Manitoba’s Public Utilities Board wants to see a change to vehicle registration it says will make insurance rates fairer and bring the province in line with others, but which will cost higher-risk drivers more.
In an order to Manitoba Public Insurance presented on Monday, the board told MPI to complete study options for a new system requiring that vehicles be registered under their primary driver.
Current rules allow Manitoba families to register vehicles under the name of the member with the most merits on their driver’s licence — even if that’s not the vehicle’s main driver — which can save families on insurance rates.
Darren Christle, executive director of the Public Utilities Board, said “performance-based rates” are already the norm in every province except Manitoba.

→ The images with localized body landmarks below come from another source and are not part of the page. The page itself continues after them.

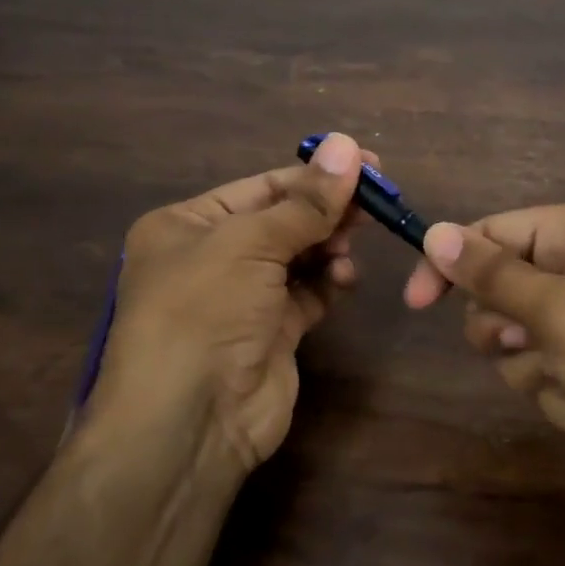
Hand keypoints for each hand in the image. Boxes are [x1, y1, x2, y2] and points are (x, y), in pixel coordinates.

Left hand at [86, 133, 369, 481]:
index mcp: (188, 226)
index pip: (260, 188)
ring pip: (299, 257)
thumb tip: (348, 145)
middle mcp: (212, 258)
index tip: (366, 162)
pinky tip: (344, 279)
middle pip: (282, 220)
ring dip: (328, 246)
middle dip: (326, 210)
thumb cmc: (205, 310)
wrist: (191, 420)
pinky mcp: (272, 333)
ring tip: (351, 243)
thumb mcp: (250, 243)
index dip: (313, 175)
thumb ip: (305, 202)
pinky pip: (308, 294)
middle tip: (376, 199)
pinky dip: (329, 283)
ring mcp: (243, 298)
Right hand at [403, 195, 564, 493]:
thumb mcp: (559, 313)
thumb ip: (491, 274)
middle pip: (502, 288)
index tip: (415, 304)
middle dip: (510, 330)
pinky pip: (546, 367)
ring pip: (518, 336)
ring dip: (536, 369)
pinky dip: (560, 391)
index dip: (452, 266)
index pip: (495, 232)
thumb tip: (433, 232)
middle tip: (533, 346)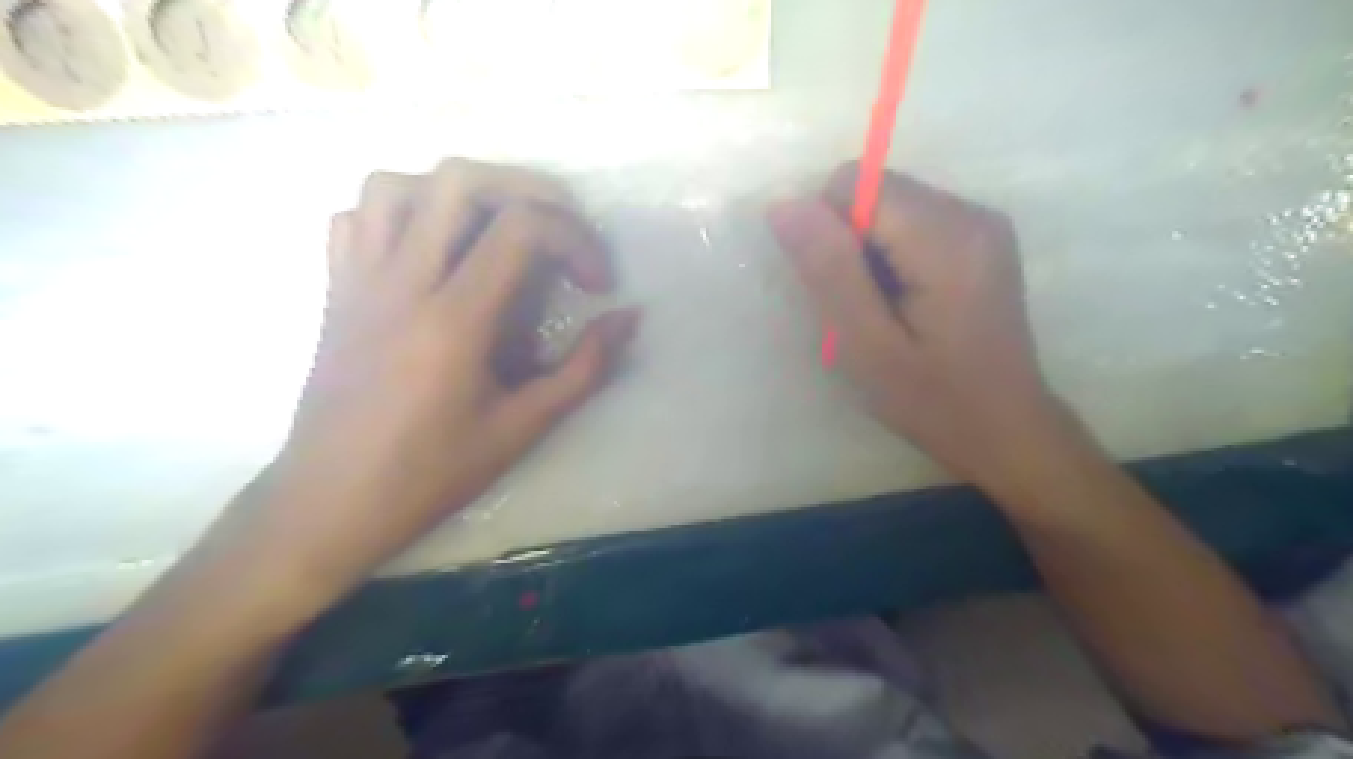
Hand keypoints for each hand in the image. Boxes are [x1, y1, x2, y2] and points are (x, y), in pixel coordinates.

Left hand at [226, 158, 641, 605]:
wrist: (329, 503)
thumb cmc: (429, 474)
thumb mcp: (521, 429)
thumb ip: (584, 369)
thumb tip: (628, 319)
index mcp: (452, 319)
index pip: (520, 228)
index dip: (576, 239)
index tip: (598, 284)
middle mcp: (401, 282)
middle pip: (461, 181)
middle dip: (530, 190)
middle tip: (563, 229)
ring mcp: (358, 280)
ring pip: (398, 185)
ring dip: (460, 193)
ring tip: (497, 230)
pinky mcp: (335, 291)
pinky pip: (355, 218)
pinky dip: (400, 213)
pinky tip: (432, 249)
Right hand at [772, 164, 1066, 489]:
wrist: (1005, 430)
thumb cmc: (932, 400)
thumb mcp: (867, 345)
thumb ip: (829, 270)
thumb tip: (784, 205)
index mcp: (946, 236)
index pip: (853, 183)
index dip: (828, 233)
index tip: (843, 290)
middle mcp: (970, 211)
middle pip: (873, 190)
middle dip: (849, 242)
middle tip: (863, 308)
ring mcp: (980, 222)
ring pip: (887, 205)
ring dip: (867, 252)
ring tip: (886, 310)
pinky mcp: (979, 238)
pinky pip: (909, 221)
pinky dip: (890, 255)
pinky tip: (906, 303)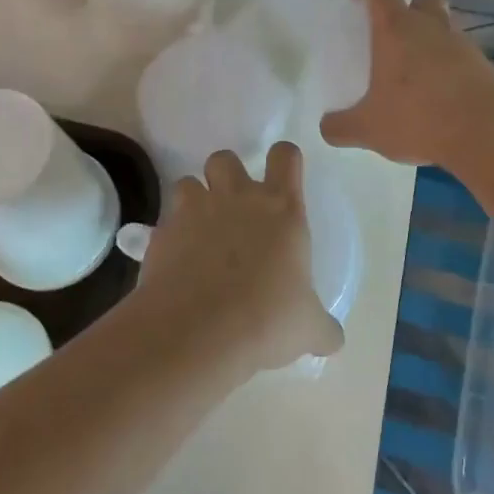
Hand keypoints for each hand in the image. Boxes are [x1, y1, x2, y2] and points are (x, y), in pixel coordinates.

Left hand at [135, 143, 343, 371]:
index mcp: (281, 209)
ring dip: (195, 200)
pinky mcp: (161, 234)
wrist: (198, 334)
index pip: (285, 155)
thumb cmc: (267, 322)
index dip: (285, 160)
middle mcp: (237, 198)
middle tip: (235, 207)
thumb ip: (322, 326)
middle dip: (228, 174)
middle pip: (226, 158)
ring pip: (188, 182)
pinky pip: (165, 222)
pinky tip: (177, 266)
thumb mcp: (310, 330)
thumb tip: (332, 338)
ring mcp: (194, 211)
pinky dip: (171, 236)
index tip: (285, 177)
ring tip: (200, 231)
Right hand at [320, 0, 493, 168]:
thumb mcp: (369, 129)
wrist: (489, 135)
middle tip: (395, 33)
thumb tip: (327, 127)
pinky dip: (450, 67)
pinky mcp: (485, 66)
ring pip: (446, 25)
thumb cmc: (419, 119)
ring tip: (416, 75)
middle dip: (411, 3)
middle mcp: (430, 27)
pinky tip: (441, 97)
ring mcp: (462, 44)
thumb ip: (342, 126)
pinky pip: (463, 55)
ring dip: (432, 38)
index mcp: (396, 29)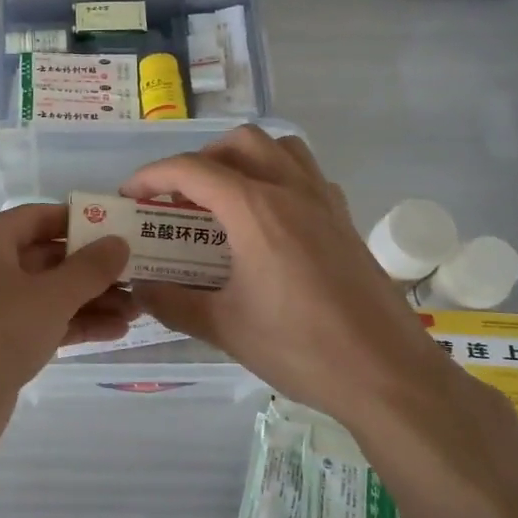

“What you’re doing is incentivizing safe driving behaviour, so those that are deemed to be higher-risk would actually pay more than those who are driving safely and prudently,” he said.
Those “higher-risk” drivers could include those with demerits because of accidents, or teen drivers who haven’t yet amassed merits on their licence.
2.6% rate hike approved
The board gave MPI a year to complete the technical conference and report back, and said the new system should be implemented by 2021. In the same order, the board approved an overall general rate hike of 2.6 per cent, effective March 1.
A spokesperson for MPI told CBC News the Crown corporation will comply with the directive and couldn’t provide further detail at this time.
Christle couldn’t say how much extra revenue the change would generate for MPI or how it would impact families with teenage drivers using vehicles registered in their parents’ names. He said initial evidence suggests a “significant number” of Manitoba families register vehicles to the driver with the best record, but couldn’t say what proportion.
“It is different than what Manitobans are used to today,” Chrstle said.
He said the technical conference will give MPI the chance to get better information on those questions, as well as how the change could be implemented.
“[The study is] so that we can get good evidence in front of the panel to make a rates decision outside of the hearing process, and that should make us more efficient and give better information to establishing a just and reasonable rate.”